[Camera geometry data]
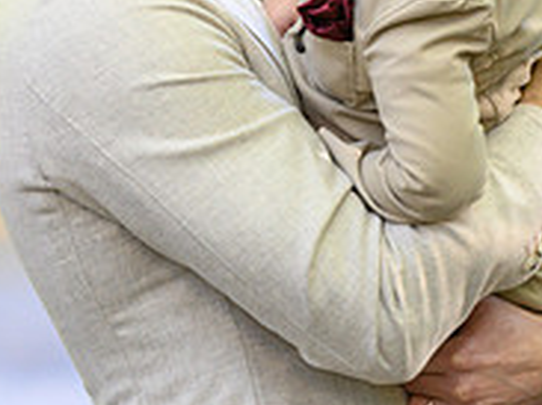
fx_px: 9529
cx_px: 243
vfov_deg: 2.4
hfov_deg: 3.3
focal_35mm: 609
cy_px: -145
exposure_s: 1/200
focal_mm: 200
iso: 1600
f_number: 3.2
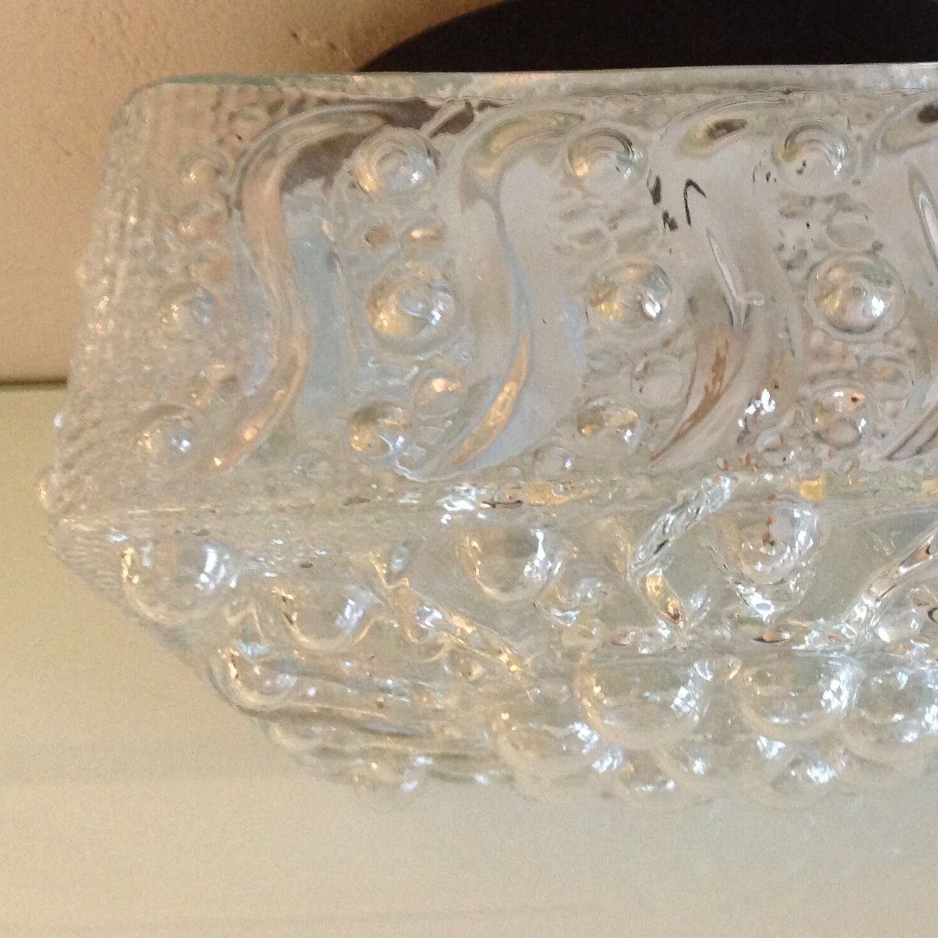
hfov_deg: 31.0
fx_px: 1655
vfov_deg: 31.5
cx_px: 731
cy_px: 345
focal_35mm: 54
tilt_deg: -65.3
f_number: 2.4
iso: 320
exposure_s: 1/17
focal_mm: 4.28
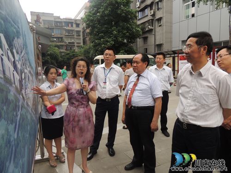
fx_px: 160
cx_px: 116
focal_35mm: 24
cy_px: 86
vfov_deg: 56.8
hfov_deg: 71.6
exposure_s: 1/125
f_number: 3
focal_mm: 4.3
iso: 100
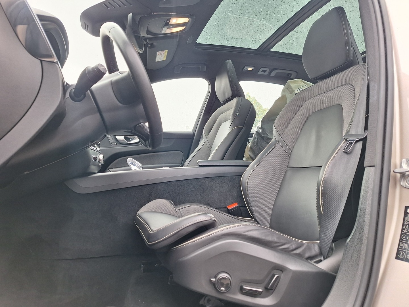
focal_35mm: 23
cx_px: 204
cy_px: 154
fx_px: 272
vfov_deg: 58.9
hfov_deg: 73.9
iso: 80
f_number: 1.8
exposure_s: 1/100
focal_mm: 5.54
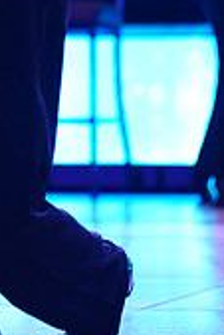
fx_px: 5011
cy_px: -75
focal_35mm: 538
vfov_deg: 3.8
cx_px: -94
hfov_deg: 2.6
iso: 2000
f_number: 2.8
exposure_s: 1/400
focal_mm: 157
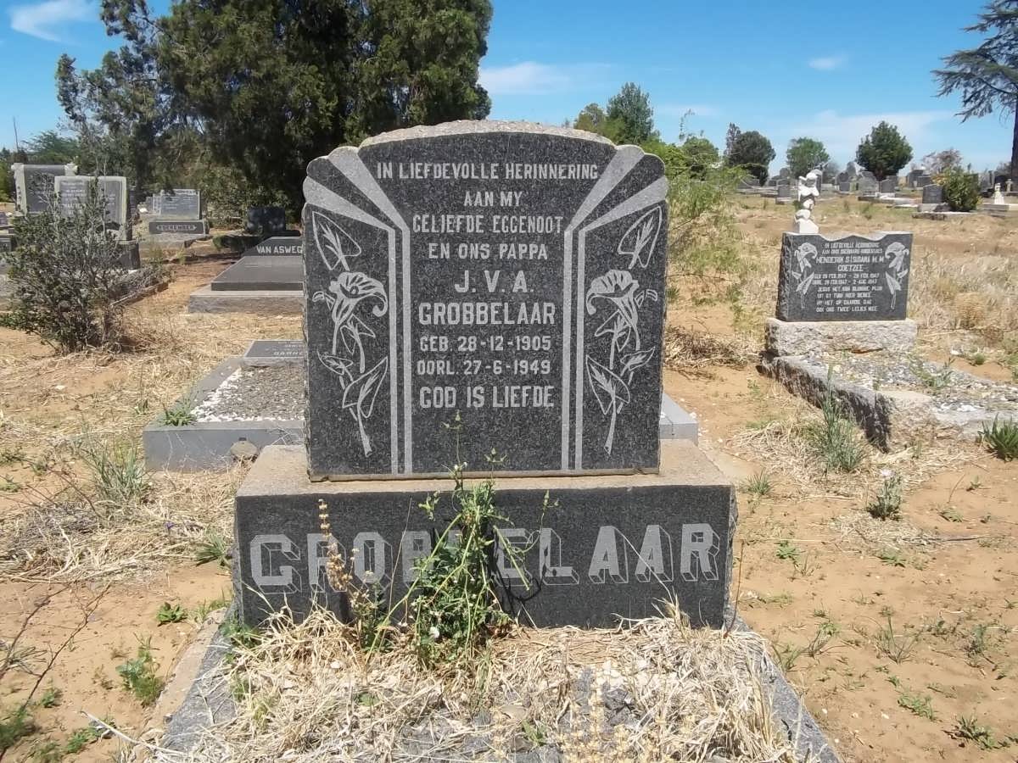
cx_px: 509
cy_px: 382
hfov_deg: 56.8
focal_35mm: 32
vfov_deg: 44.2
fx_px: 941
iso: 80
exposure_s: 1/500
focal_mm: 5.7
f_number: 5.5
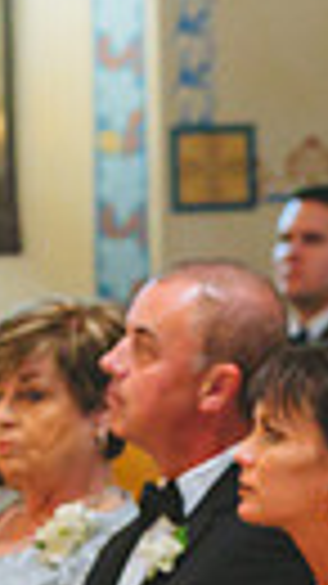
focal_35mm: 525
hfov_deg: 2.3
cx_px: 890
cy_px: 675
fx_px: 8128
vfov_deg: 4.1
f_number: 3.5
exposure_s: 1/100
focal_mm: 112
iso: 2500
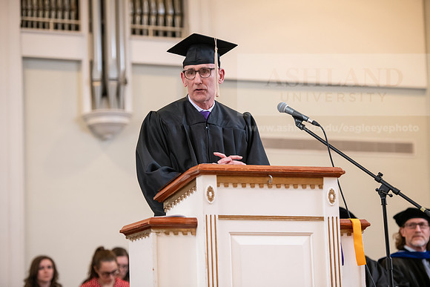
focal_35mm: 122
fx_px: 1457
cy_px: 144
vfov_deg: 11.2
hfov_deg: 16.8
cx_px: 215
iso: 2000
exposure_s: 1/200
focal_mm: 122
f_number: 3.2
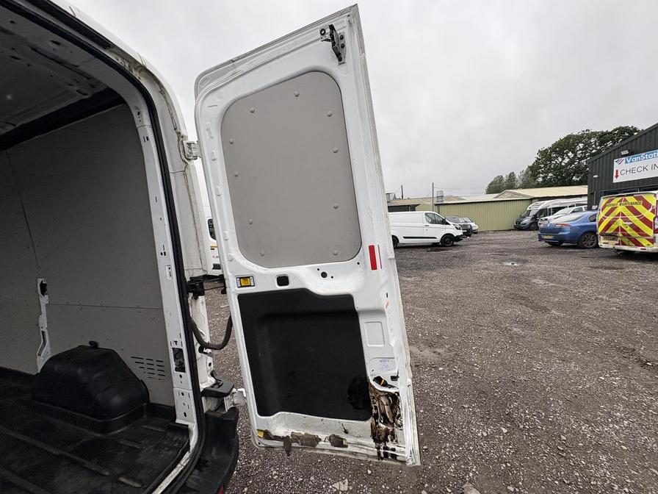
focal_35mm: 14
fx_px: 266
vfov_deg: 85.7
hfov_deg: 102.1
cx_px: 329
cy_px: 247
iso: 40
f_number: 2.2
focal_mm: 2.22
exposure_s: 1/548
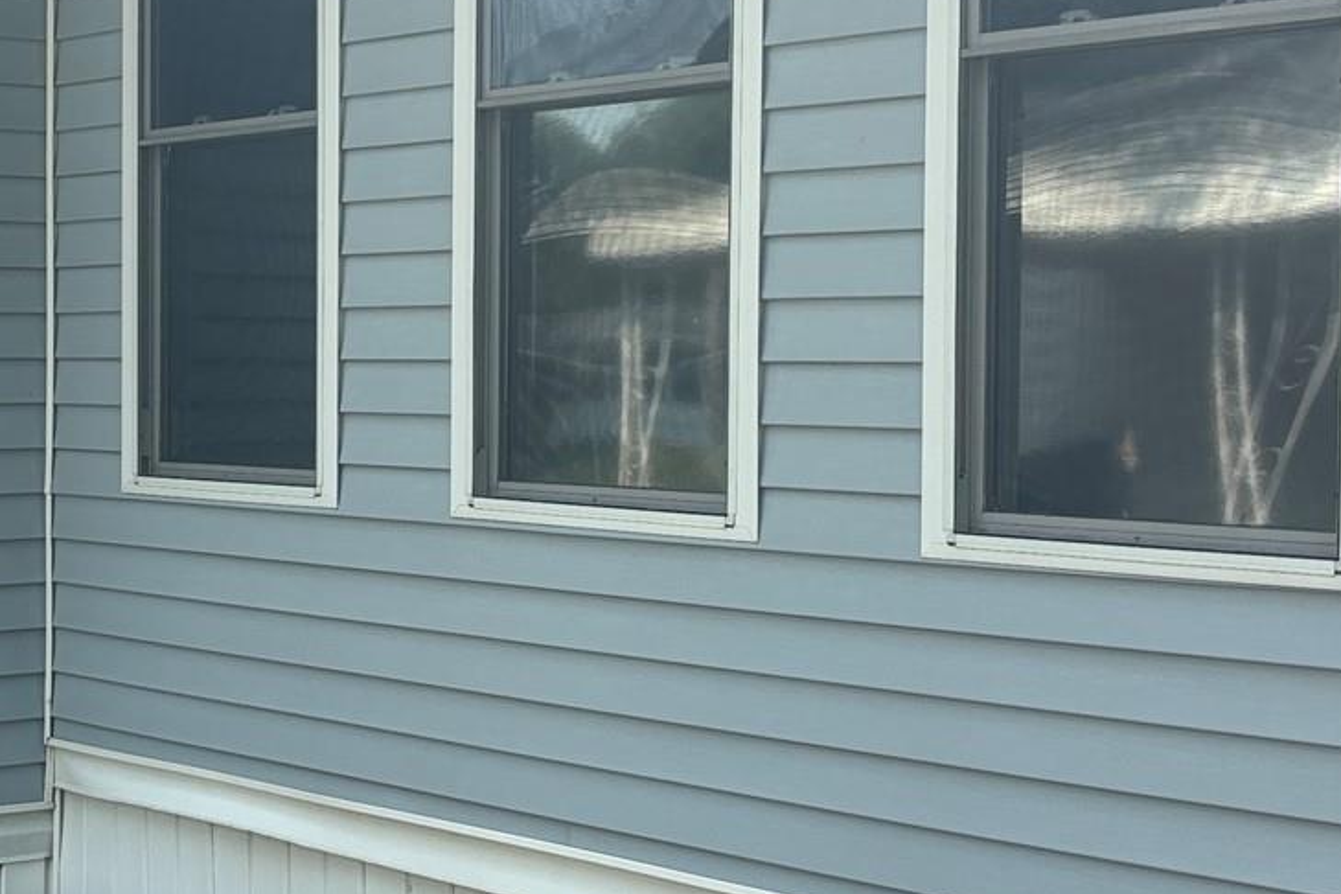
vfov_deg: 17.9
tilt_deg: -1.9
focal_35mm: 76
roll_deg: -0.4
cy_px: 416
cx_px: 191
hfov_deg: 26.0
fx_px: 2831
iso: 50
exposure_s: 1/1092
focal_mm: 5.96
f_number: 1.6
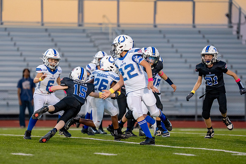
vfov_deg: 5.2
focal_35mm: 264
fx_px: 1804
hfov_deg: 7.8
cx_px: 87
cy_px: 85
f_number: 2.8
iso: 1600
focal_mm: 200
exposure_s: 1/1250
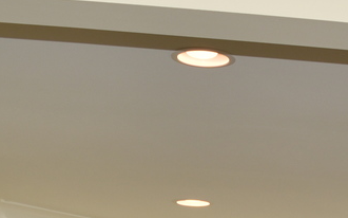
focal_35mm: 135
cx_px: 427
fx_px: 1280
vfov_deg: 8.7
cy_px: 537
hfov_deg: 14.9
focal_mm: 18
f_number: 5
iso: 100
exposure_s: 1/160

**Try it:**
Write out the lines above from the one with "fx_px: 5011" through the one with "focal_mm: 5.7", ends included, exactly; no picture goes in.

**Reply to the task:**
fx_px: 5011
cy_px: -75
focal_35mm: 538
vfov_deg: 3.8
cx_px: -94
hfov_deg: 2.6
iso: 2000
f_number: 2.8
exposure_s: 1/400
focal_mm: 157
cx_px: 509
cy_px: 382
hfov_deg: 56.8
focal_35mm: 32
vfov_deg: 44.2
fx_px: 941
iso: 80
exposure_s: 1/500
focal_mm: 5.7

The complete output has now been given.